Incorporating simulation-based surgical skills training in the educational curriculum addresses the current challenges trainees face, including acquiring complex skills efficiently despite work-hour restrictions, cost pressures, and policies intended to reduce patient waiting times.1,2 Simulation-based training also enables the implementation of the principles of so-called proficiency-based training, which focuses on assisting trainees to reach a specified level of performance and achieve a uniform set of skills required to perform certain procedures. Quantitative assessment of the level of proficiency that uses standard and objective metric measurements is critically important in improving the quality of surgical education and in training professional, competent surgeons.3 As in all metric systems, the measurement tools used in the assessment of surgical proficiency need to be practical, usable, objective, valid, and reliable to be accepted as standard. Tools used in assessing surgical skills are listed in Table 1.
Measurement Tools Used in Simulation-Based Surgical Skills Training
Questionnaires are designed to generate feedback from trainees regarding their personal feeling of comfort or knowledge level in performing a surgical procedure. Although questionnaires can be practical, low-cost assessment tools, they have several inherent shortcomings, including subjectivity and unfeasibility in terms of standardization. Furthermore, validating questionnaires can be challenging, because they evaluate subjective measures that can be biased by many variables related to the subjects’ self-assessments of qualitative parameters. Most published studies in which comfort or knowledge questionnaires were used as proficiency measures of surgical procedures report that such questionnaires are not validated instruments.4,5 Thus, a questionnaire is not a suitable measurement tool for validated, standard, and metric assessments of surgical competence.
Objective Structured Assessment of Technical Skills
The Objective Structured Assessment of Technical Skills (OSATS) was the first assessment tool that made possible the quantitative measurement of surgical skill or task performance in surgical simulation.6 The OSATS is done by independent observers who evaluate the trainee’s performance using a checklist consisting of a set of specific surgical maneuvers that have been deemed essential elements of the procedure, such as appropriate placement of plate on bone using a C-arm and securing proximal and distal fixation1 (Figure 1). Accordingly, it is critical to train the observers who perform the scoring so that interrater (observer) reliability is >0.80 (ie, has almost perfect agreement between observers) to achieve unbiased results.

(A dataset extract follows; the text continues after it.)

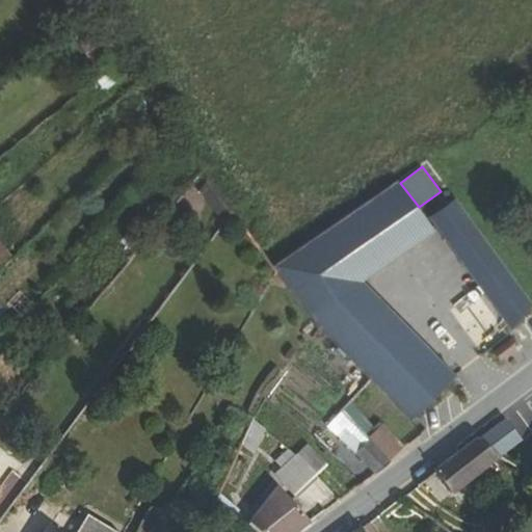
[(320,327),(408,420),(450,380),(434,365),(440,360),(363,281),(435,231),(419,207),(400,183),(398,180),(273,266),(320,327)]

The OSATS methodology was designed for performance evaluation after the completion of a training session; however, it can be used during training to standardize formative feedback. When the trainer (faculty member) uses a checklist during the novice practice sessions, the skills or tasks can be monitored in real time. When a checklist item is not performed by the trainee, standardized, formative feedback can be given. Training and assessment are two sides of the same coin; thus, training can be greatly enhanced by formative feedback, especially in training to proficiency.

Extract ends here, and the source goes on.